I can't remember when the penny actually dropped. I'm sure I was listening to a Buddhist dharma talk, but by who, I can't say. But I had the realization. Its still something I have trouble explaining now, like trying to hold onto a slippery eel. Not every thought that goes through my mind is constructed deliberately by me. There is a difference between thinking and thoughts. Active thinking (problem solving, planning,) is conscious. Spontaneous thinking (daydreaming, thoughts that bubble up, fantasy) are subconscious. Conscious thoughts are not conscious because I am conscious OF them. Conscious thoughts are conscious because I consciously create them. (Breath) Subconscious thoughts are not subconscious because I am NOT conscious OF them. Subconscious thoughts are subconscious thoughts because they are created without my conscious. (Another breath and an espresso).

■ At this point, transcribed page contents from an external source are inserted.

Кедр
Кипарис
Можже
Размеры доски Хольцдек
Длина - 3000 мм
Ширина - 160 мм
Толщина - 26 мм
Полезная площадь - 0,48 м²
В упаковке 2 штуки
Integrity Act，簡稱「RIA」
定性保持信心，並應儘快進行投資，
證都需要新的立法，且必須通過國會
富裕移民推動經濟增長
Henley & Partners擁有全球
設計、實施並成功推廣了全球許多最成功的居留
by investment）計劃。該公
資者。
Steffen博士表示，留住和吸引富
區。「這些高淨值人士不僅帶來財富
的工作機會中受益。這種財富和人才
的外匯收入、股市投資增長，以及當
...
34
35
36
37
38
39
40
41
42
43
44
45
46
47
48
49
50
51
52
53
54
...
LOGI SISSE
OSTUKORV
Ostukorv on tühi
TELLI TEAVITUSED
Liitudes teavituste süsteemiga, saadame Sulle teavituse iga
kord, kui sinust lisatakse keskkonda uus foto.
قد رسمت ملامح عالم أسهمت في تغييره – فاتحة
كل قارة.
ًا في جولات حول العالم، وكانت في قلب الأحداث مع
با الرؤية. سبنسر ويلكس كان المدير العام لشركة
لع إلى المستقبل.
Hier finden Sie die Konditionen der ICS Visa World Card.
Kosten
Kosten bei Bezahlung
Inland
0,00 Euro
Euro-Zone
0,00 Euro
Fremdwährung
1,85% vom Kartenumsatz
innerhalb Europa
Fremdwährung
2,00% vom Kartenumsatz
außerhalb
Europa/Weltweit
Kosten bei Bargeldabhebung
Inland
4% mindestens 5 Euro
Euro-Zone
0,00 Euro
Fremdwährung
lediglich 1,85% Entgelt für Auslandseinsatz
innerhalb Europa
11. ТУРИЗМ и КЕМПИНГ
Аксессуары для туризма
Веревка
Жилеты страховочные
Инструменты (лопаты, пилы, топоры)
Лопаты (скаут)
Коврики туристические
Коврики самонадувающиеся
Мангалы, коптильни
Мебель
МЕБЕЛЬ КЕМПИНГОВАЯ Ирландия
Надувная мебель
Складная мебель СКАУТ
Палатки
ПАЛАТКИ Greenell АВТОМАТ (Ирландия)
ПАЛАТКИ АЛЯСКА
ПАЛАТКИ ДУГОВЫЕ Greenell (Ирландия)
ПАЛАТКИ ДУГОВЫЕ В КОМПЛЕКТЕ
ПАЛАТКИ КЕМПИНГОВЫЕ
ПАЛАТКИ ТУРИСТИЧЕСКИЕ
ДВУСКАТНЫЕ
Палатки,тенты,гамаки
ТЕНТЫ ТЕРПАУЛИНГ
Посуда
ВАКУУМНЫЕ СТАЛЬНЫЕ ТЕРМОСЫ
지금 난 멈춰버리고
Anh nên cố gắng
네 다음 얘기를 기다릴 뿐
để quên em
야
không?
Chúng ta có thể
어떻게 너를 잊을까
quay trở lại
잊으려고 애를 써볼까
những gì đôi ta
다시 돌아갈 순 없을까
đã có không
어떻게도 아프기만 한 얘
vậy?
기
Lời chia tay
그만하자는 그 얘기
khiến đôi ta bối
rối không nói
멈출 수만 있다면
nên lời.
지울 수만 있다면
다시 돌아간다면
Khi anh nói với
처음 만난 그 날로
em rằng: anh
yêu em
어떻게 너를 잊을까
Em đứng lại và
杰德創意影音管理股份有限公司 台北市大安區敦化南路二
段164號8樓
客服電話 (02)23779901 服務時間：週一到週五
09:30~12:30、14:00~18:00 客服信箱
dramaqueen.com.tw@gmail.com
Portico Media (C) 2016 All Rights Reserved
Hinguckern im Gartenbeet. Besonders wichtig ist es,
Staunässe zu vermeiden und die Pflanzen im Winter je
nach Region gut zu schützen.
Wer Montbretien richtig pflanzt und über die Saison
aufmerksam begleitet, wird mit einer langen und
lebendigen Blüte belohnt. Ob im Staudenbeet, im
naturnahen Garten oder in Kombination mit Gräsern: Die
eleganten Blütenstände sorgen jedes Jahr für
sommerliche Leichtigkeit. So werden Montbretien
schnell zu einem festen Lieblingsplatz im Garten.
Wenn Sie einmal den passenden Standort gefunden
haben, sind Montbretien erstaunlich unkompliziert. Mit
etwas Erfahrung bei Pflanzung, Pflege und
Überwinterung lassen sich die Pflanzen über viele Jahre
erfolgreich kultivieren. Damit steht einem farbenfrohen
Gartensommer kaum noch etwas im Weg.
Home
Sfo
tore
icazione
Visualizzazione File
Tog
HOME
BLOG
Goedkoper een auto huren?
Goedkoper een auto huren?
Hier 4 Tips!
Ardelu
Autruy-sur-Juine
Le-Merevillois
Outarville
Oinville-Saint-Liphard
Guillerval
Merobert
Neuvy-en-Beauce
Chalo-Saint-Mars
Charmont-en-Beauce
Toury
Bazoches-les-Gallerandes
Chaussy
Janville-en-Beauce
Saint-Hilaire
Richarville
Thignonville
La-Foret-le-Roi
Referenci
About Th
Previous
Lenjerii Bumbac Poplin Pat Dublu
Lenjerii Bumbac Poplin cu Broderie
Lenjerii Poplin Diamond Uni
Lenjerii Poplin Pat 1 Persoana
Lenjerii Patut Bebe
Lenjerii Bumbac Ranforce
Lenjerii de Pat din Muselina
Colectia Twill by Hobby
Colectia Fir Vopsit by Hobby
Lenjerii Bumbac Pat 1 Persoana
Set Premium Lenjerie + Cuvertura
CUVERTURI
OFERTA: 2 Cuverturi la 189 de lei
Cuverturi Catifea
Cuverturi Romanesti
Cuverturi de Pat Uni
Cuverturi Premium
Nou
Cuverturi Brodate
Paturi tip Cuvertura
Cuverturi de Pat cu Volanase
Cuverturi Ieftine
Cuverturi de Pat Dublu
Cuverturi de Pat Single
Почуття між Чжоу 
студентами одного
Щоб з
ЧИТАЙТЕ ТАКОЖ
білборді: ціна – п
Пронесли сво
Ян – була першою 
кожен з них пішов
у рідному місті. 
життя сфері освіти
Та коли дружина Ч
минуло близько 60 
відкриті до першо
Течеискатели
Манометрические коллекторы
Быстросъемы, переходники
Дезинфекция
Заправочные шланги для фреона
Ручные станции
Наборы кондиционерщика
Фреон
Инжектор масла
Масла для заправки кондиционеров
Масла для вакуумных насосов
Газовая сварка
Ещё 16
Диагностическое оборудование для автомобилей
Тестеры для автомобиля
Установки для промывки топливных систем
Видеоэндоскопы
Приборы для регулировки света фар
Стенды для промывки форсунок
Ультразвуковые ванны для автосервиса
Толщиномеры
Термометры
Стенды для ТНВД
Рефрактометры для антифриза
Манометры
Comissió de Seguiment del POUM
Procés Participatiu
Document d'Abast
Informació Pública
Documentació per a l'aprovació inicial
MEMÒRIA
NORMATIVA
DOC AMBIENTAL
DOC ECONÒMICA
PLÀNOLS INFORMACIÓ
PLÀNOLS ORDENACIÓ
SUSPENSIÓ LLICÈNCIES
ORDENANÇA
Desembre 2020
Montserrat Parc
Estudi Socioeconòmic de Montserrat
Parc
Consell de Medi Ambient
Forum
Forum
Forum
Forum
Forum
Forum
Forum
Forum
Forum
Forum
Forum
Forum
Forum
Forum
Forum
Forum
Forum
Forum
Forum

Now, to some this seems blatantly obvious. To others, its nonsensical. Others, I know, couldn't care a jot. But to me, this realization was, and still continues to be, rather a turning point. I had always looked on others who seemed not worry about their thoughts (not their thinking) as selfish, callus, somehow immoral because they could brush them to the side as "just thoughts", as if they had no responsibility to them. I would tie myself up in knots, doing the 'responsible' thing: discovering why I had these thoughts so I could do something about it and make myself a better person. Now I see that these people understood what I didn't. I can't control my thoughts, anymore than I can control someone else's. Thoughts bubble up in my mind just as sights pass my eyes and sounds resonate in my ears. So taking responsibility for them is like taking responsibility for a bus passing through my field of vision or a bird chirping its song. What I am responsible for is selecting which of these random thoughts I choose to act on, somehow attach myself to or to give any meaning or value to. If I choose not to attach any specific value to them, I can let them go.

Now, again, this may seem small beer to most. But imagine, if you will, the weight of every seemingly random negative thought you've had on your shoulders. Everytime you've wished someone ill, everytime you've imagined a train crash or a ship sink. Every mental punch you'd wished you'd thrown. Every extra-marital affair you've thought of having. Now imagine that you believed each of those thoughts to be your fault, your doing, your responsibility. This has been going on for the majority of my adult life causing my internal monologue to become vicious, judgemental, self-destructive and unforgiving.

Now I'm not going to blame this conscious/subconscious misunderstanding for all the ills of my life. My conscious, thinking, planning mind has been responsible for many of the unhelpful actions in my life, and has caused suffering to others. But knowing that a lot of what goes on inside my head has nothing to do with me is amazingly liberating. Its going to take many years of releasing false attachments to, what I now know to be, subconscious thinking and it often feels physically vertiginous to let go of such long held beliefs, but I'm hoping it will make my internal monologue more gentle and quieter.